Бардадым – король черной масти - страница 11

стр.

– Из этого следует, – сказал капитан, – что преступник был местный, знакомый с внутренностью дома и, может быть, даже знающий, где именно спрятаны деньги.

Может быть, он действовал так уверенно потому, что, случайно проходя, увидел в окно, как Извалова прятала пачки? А может, и не случайно, а намеренно следил, подглядывал, затаившись в кустах палисадника под окнами дома, зная, что Извалов принес из сберкассы крупную сумму?

Кто преступник – местный или не местный? Это стало главным вопросом, от его правильного решения зависел весь ход дальнейшего следствия.

Ни седьмого, ни восьмого мая никто из садовских жителей как будто не примечал появления в Садовом посторонних людей. Значит, совершил местный… Но ведь могли просто и не заметить – люди заняты своими делами, разнообразными заботами: весна, работы хватает и в совхозе, и дома, – у каждого огород, сад, или корова, или другое какое хозяйство… К тому же посторонний, прибывший в село с заведомой целью грабежа, обязательно постарался бы сделать так. чтобы его появление не привлекло к нему ничьего внимания, то есть явился бы ночью, прошел бы не улицами, а задами, пустырями, задворками. Сработано ловко, и рука, видать, была крепкая. Надо полагать – не новичок…

Значит, то, что преступник местный, под вопросом? Но откуда тогда такое отличное знакомство с расположением комнат? Значит – все же местный? Но почему не могло быть и так, что преступнику обо всем подробно рассказали, начертили план, сориентировали его во всех деталях, – такие случаи вовсе не редки, уголовная практика знает их достаточно…

Во дворе у Изваловых ночами бегала на рыскале злая собака, Пират, помесь овчарки с дворнягой. «Не собака – черт! – говорили про нее садовчане. – Днем – и то, случись чужому зайти, такой брёх подымет, страсть! А уж ночью…»
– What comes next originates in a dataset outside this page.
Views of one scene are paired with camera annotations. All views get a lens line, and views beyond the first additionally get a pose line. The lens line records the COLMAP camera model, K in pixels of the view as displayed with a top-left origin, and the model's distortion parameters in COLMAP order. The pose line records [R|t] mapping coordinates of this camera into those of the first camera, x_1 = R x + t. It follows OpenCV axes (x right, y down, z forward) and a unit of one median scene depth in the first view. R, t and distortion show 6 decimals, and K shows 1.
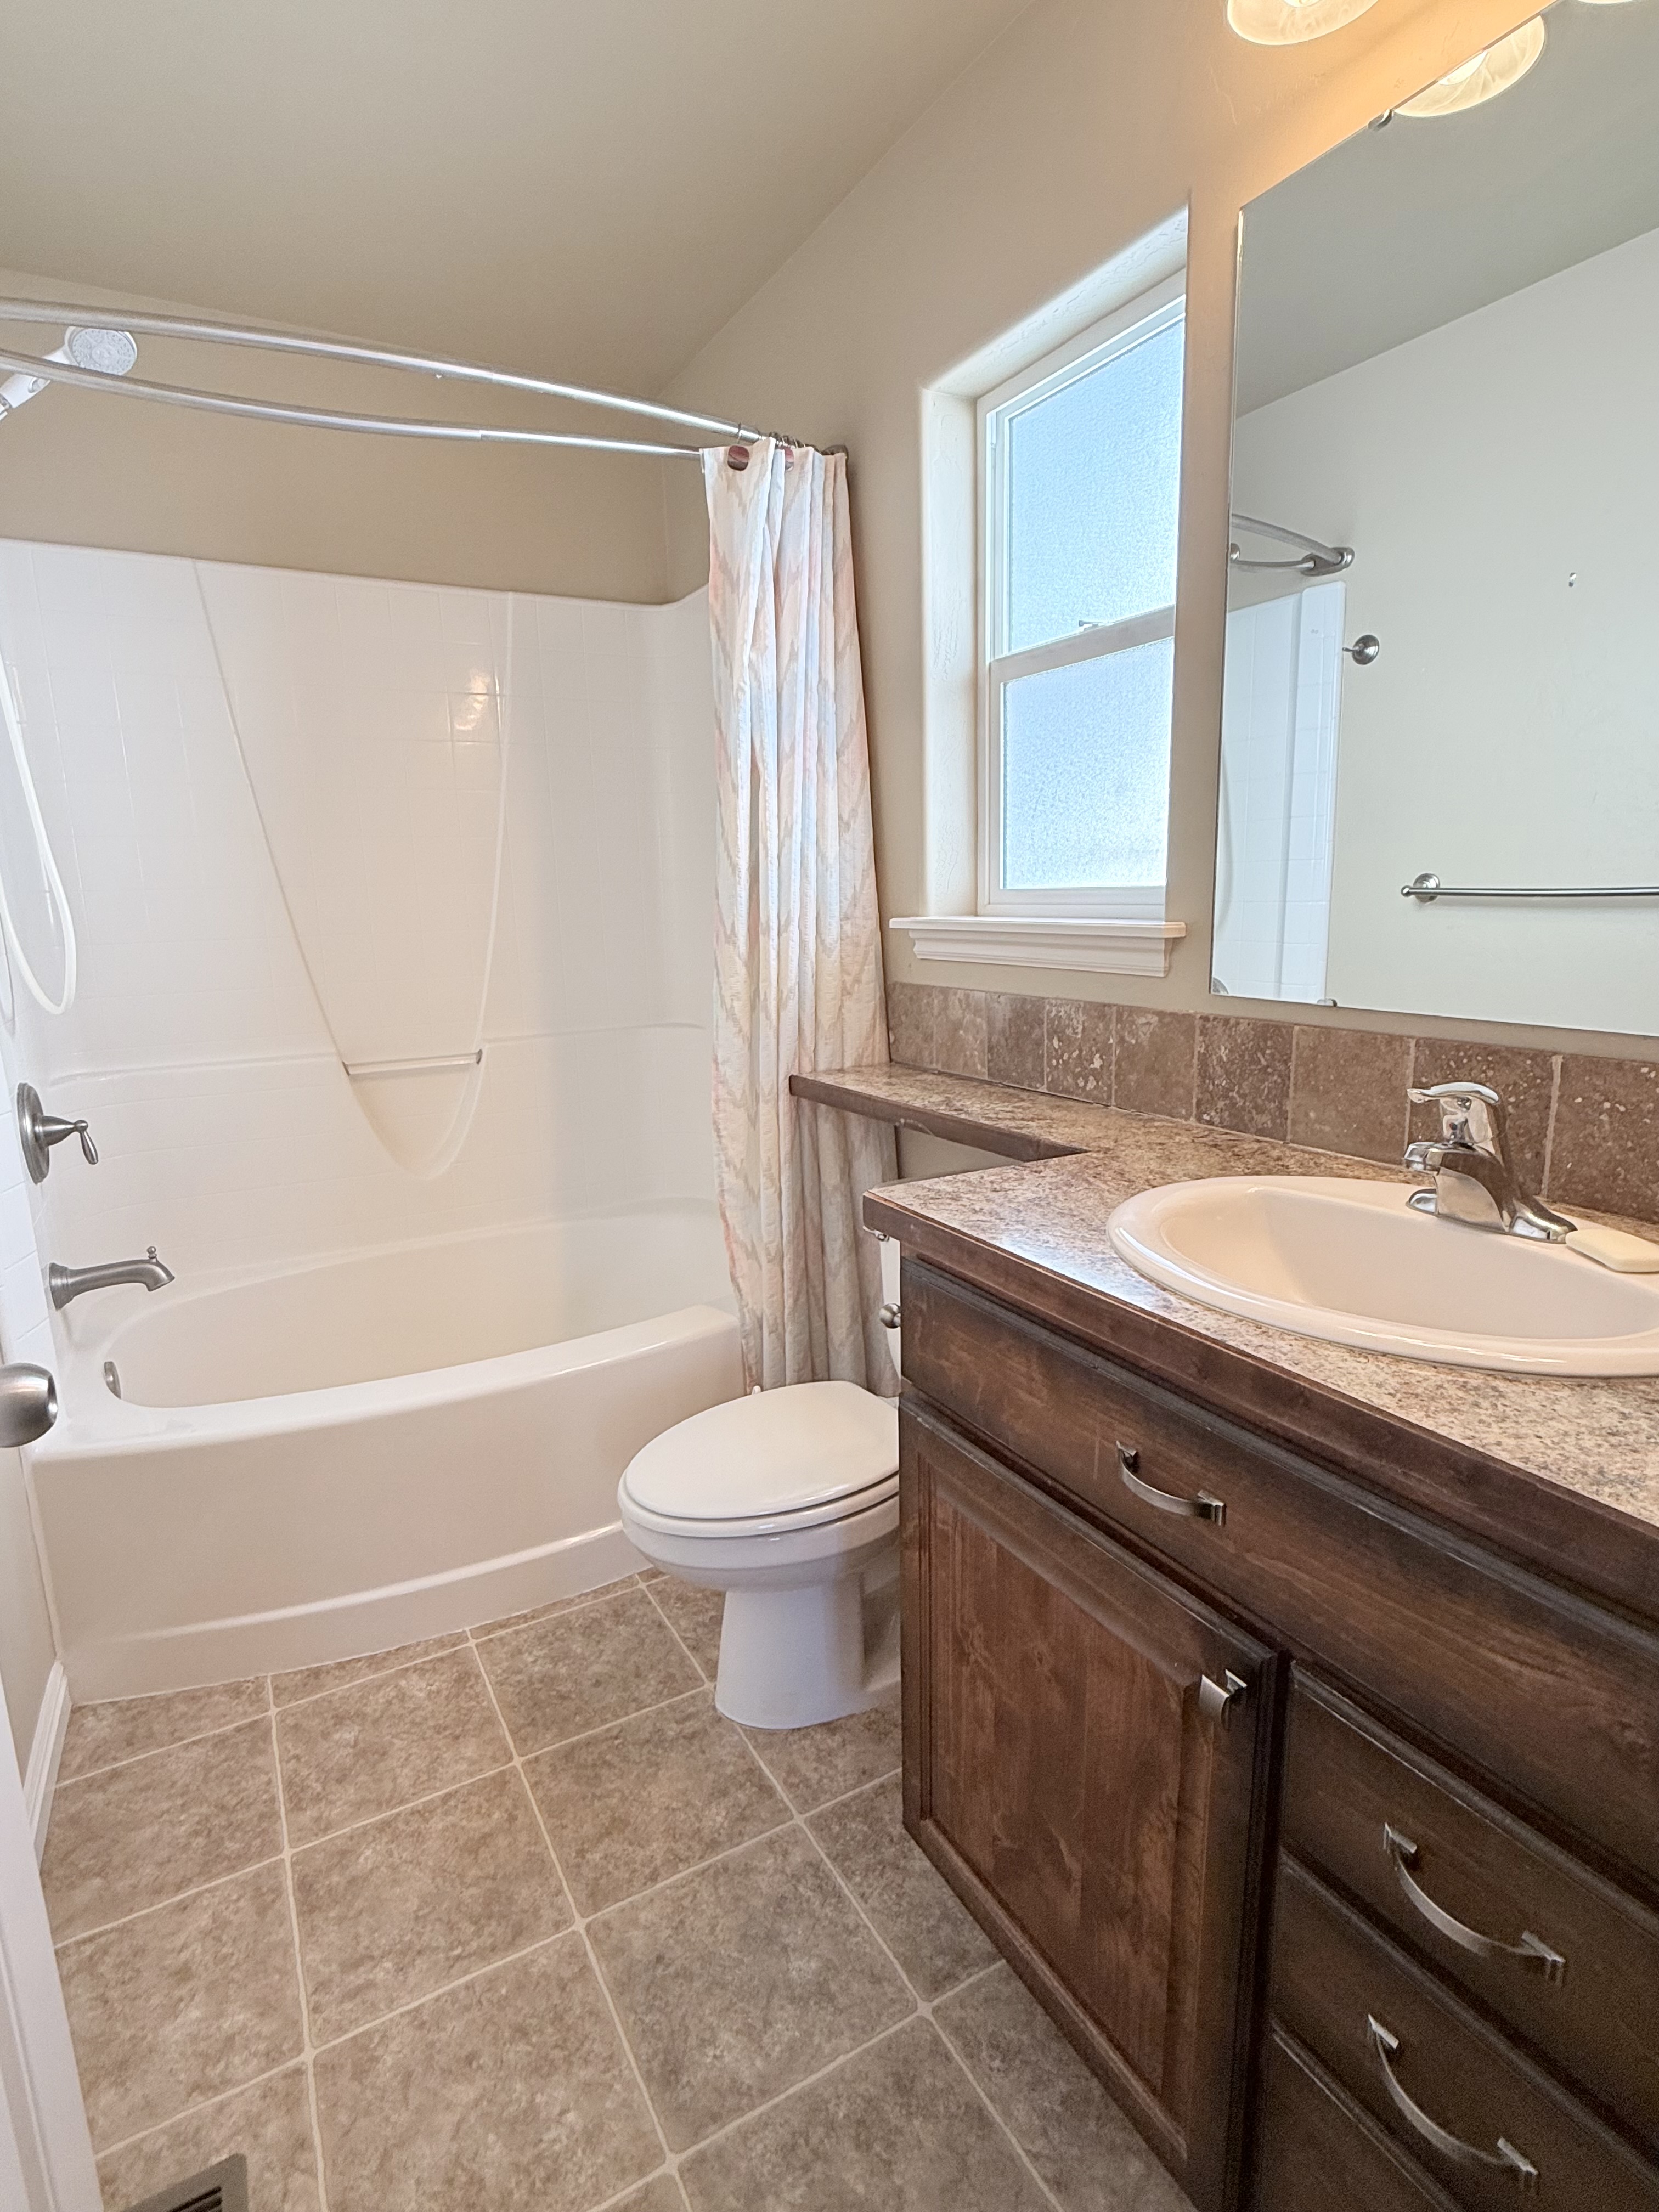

Лаял или не лаял Пират в эту ночь?

По заключению судмедэксперта, убийство было совершено после полуночи – между часом и двумя, в темную, глухую пору. Самая близкая соседка Изваловых, семидесятипятилетняя старуха, бабка Ганя, та, что обнаружила убийство, решила, должно быть, что в содеянном обвиняют ее: она вся побелела, когда пришли к ней в дом и стали ее расспрашивать. Долго ей не могли втолковать, что хотят от нее услышать Наконец, уразумев, она стала ото всего отпираться, говорить, что знать ничего не знает, слышать ничего не слышала – ни в ту ночь, ни в какие другие ночи: с сумерками залазит на печь спать и слезает только на рассвете. Присутствовавший при разговоре участковый Евстратов, засмеявшись, сказал:

– Чего врешь, старая? «С сумерками на печь»! Да я как-то раз в половине двенадцатого шел, все село спит, а у тебя свет за шторками горел!..

Бабка Ганя, высохшая, как египетская мумия, уже двадцать два года живущая совсем одиноко на пенсию за погибшего на войне сына, больная и животом, и грудью, и ногами, с коричневым тленом в запавших глазницах, беззвучно села на лавку. Слова Евстратова ее будто подкосили. Бог ее знает, как она их поняла своей старой головой, почему они ее так напугали… Она даже замахала на участкового руками, как бы открещиваясь от нечистой силы:

– Что ты, что ты, господь с тобой! Откуда ж свет? Ликтричество ко мне не проведено, ни лампы, ни керосину…

Насчет же того, брехала у Изваловых ночью собака или нет, бабка Ганя так ничего путного и не сказала: то из ее слов выходило, что «страсть как брехала, заливалась», то – «ничегошеньки я, голуби мои, не слыхала. Да и где ж слыхать-то? Плохо, дюже плохо, родименькие, слухмённа. Может, и брехала, кто ее знает…»

Оперативники плюнули да так и ушли, ничего от бабки не узнав.

В других домах тоже не могли сказать определенно – лаяла ли собака? Спали, не слышали. Правда, разбитная, бойкая на язык бабенка – тетя Паня, дружившая с Евгенией Васильевной, сказала, что этак близко к часу ночи Пират хрипло брехнул раза два и сразу замолчал, и после все было тихо. Но тети Паниным словам особой веры не дали: слишком уж трещала она, громоздила в кучу все, и к делу и не к делу, обрадовавшись слушателям и вываливая перед ними все деревенские сплетни.